DDS, Osaka University, Osaka, Japan
PhD, Osaka University, Osaka, Japan
Postdoctoral Fellowship, Fred Hutchinson Cancer Research Center, Seattle, WA
Our laboratory is interested in elucidating fundamental mechanisms of mammalian development during morphogenesis and fate determination. We currently focus on elucidating the molecular and developmental etiology of a human syndrome called DiGeorge/velocardiofacial syndrome (OMIM: 188400 and 192430), the most frequent deletion syndrome affecting approximately 1 in 4000 live births. The common manifestations of this syndrome include cardiovascular defects, aplasia or hypoplasia of the thymus and parathyroid glands, and craniofacial anomalies. Urogenital defects, learning disabilities, and other psychiatric disorders are also common. The molecular basis of DGS comprises heterozygous deletions at 22q11.21 likely mediated by recombination between chromosome 22-specific low copy repeats scattered around this region. The most common deletion encompasses 3 Mb in approximately 90% of the patients. DGS candidate genes, including TBX1 and CRKL, have been mapped within this region.

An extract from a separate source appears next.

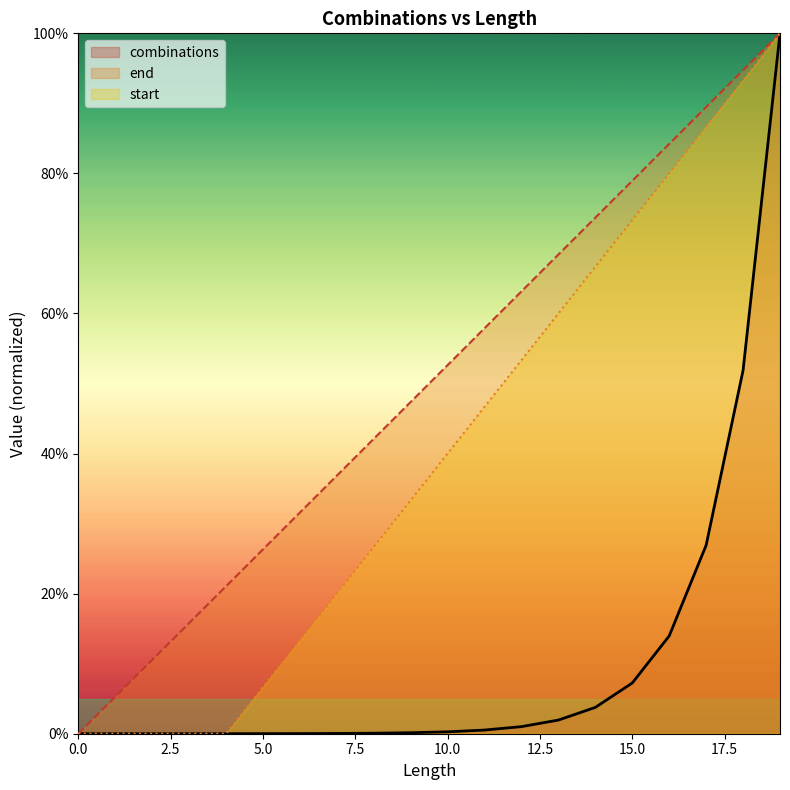

List the labels in order of start value, largest first.

19, 18, 17, 16, 15, 14, 13, 12, 11, 10, 9, 8, 7, 6, 5, 0, 1, 2, 3, 4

Using techniques available in mouse genetics and developmental biology we investigate the relationship betweenCRKL and TBX1 as well as other 22q11 genes during the process that determines correct anterior-posterior identities of the pharyngeal apparatus. In addition, our results suggest that CRKL is required for cell survival, patterning, and fate determination. We are testing this hypothesis in order to understand the biology of pharyngeal arch development which is coordinated by interaction between the endoderm, ectoderm, mesoderm, and neural crest-derived mesenchyme.
We also ask other fundamental questions in cell and developmental biology concerning inter- and intracellular signaling that influences decision making processes of cell behavior and fate.